These are hefty financial advantages for non-profits, which nonetheless are fortunate if they are able to earn an operating margin of 3%.  Admittedly, that's 3% of revenues, not a 3% return on capital.

An equity investor in a for-profit doesn't care about margin, strictly speaking, but rather is focused on the rate of return of his or her investment.  But let's stick with the operating margin just for a moment, and let's just accept that a 3% margin would not generate the kind of equity return demanded by the market place:  You pick the hurdle rate:  15%, 20%, 25%, more?  It doesn't matter.  A three percent margin just doesn't get you there.

Given the extra costs inherent for a for-profit firm, how can it do better than the 3% margin of the non-profit hospital?  How can it offset the relative disadvantages by decreasing its costs or increasing its revenues sufficiently?  Creswell and Abelson suggest that part of the answer for HCA has been to "upcode" its patients, collecting more money for the same services.  They note that individual doctors receive great pressure to contribute to the hospital's income statement by offering unnecessary, high contribution services.  They also suggest that HCA intentionally sends away lower paying patients.  Finally, they hint that there might be some operating efficiencies employed by the for-profits that are not used by non-profits.

I do not judge those assertions (although I note that these are very thorough reporters), but I say to you that even this mix of actions would not produce such a substantially different margin as to satisfy private equity investors. Those investors are satisfied by two financial techniques employed by private equity firms in all kinds of industries.

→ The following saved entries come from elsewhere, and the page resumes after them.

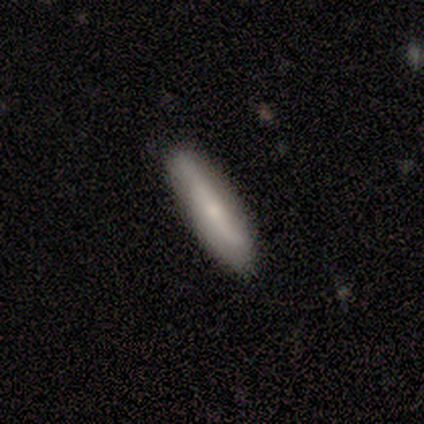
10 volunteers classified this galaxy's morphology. Smooth or featured: smooth — 70% (featured or disk — 30%)
How rounded: cigar-shaped — 86% (in between — 14%)
Merging: none — 90% (minor disturbance — 10%)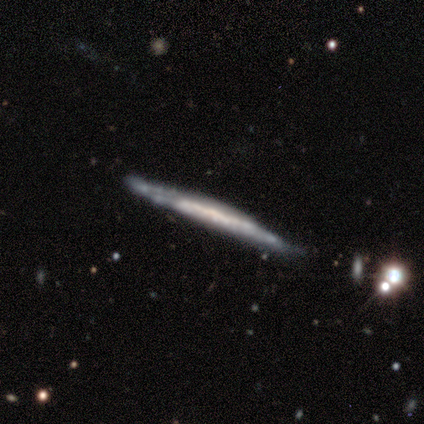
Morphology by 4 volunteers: A featured or disk galaxy (75%) viewed edge-on (100%) with no central bulge (67%).

Vote fractions:
- Smooth or featured? featured or disk: 75% / smooth: 25% / star or artifact: 0%
- Edge-on disk? yes: 100% / no: 0%
- Edge-on bulge? none: 67% / rounded: 33% / boxy: 0%
- Merging? none: 100% / minor disturbance: 0% / major disturbance: 0% / merger: 0%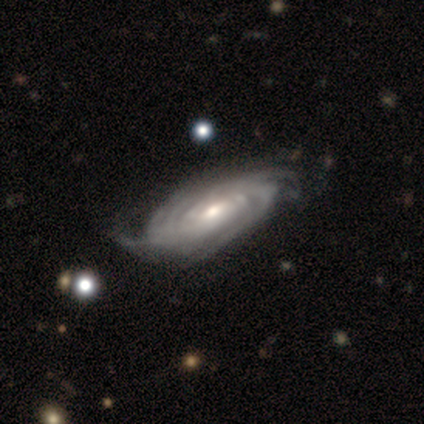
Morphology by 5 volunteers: type=featured or disk (100%); edge-on=no (100%); bar=weak (40%, tied with no); spiral arms=yes (100%); winding=tight (60%); arm count=can't tell (60%); bulge=moderate (40%, tied with small); merging=none (40%, tied with minor disturbance).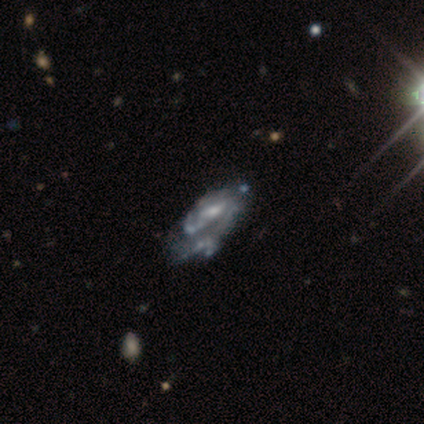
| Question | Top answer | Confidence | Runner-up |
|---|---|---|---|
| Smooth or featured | featured or disk | 100% | — |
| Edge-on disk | no | 100% | — |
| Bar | no | 60% | weak (40%) |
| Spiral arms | yes | 80% | no (20%) |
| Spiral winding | tight | 50% | medium (25%) |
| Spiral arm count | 1 | 50% | tied: 2 (50%) |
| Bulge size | moderate | 40% | tied: small (40%) |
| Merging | none | 40% | tied: major disturbance (40%) |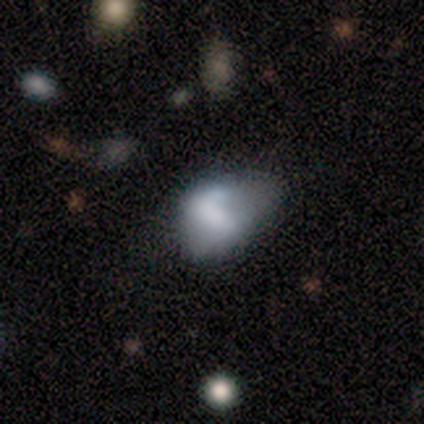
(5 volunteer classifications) Smooth or featured?
  - smooth: 60% *
  - featured or disk: 40%
  - star or artifact: 0%
How rounded?
  - in between: 100% *
  - round: 0%
  - cigar-shaped: 0%
Merging?
  - none: 60% *
  - minor disturbance: 20%
  - major disturbance: 20%
  - merger: 0%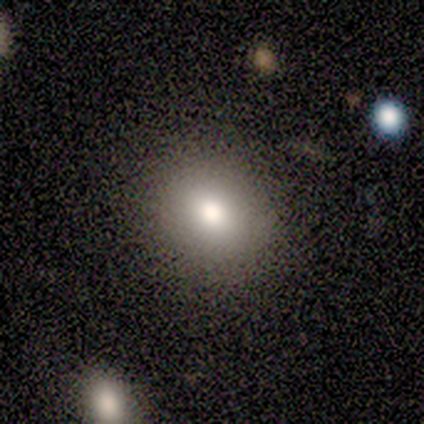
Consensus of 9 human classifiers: Morphology: type=smooth (78%); roundness=round (71%); merging=none (86%).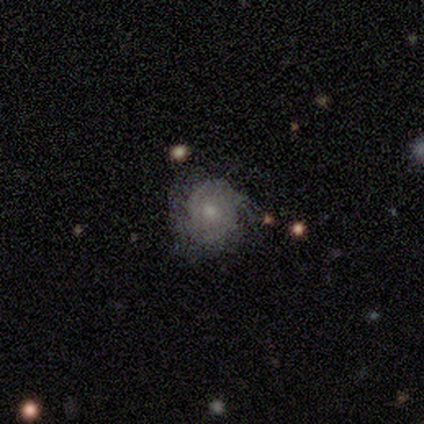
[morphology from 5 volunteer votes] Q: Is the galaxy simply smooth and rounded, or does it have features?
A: featured or disk — 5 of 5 (100%).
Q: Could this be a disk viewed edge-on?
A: no — 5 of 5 (100%).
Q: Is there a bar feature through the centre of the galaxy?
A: no — 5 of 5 (100%).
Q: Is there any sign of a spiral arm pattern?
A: no — 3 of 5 (60%).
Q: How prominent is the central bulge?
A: small — 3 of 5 (60%).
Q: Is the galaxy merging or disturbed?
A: none — 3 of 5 (60%).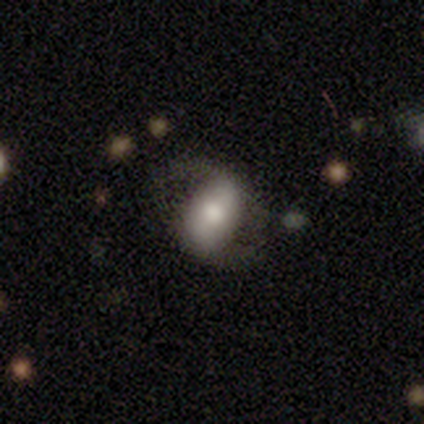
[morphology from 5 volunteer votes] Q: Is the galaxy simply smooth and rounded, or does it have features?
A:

First, use the cash flow of the firm to produce interim equity returns.  Focus on EBITDA (earnings before interest, taxes, and depreciation).  Employ a capital structure with a very high percentage of debt (i.e., leverage up).  Minimize capital investments by not fully funding depreciation.  Sell off unnecessary assets.  These include things like the pathology laboratory, where you discontinue running your own laboratory.  Call Quest and sell them the business, agreeing to pay them laboratory fees.  Also, monetize the real estate value of your buildings, perhaps with sale-lease backs or outright sales.  Meanwhile, purchase physician practices that will produce referral volumes, offering above-market prices.  Pay your debt service costs, but extract as much cash as possible.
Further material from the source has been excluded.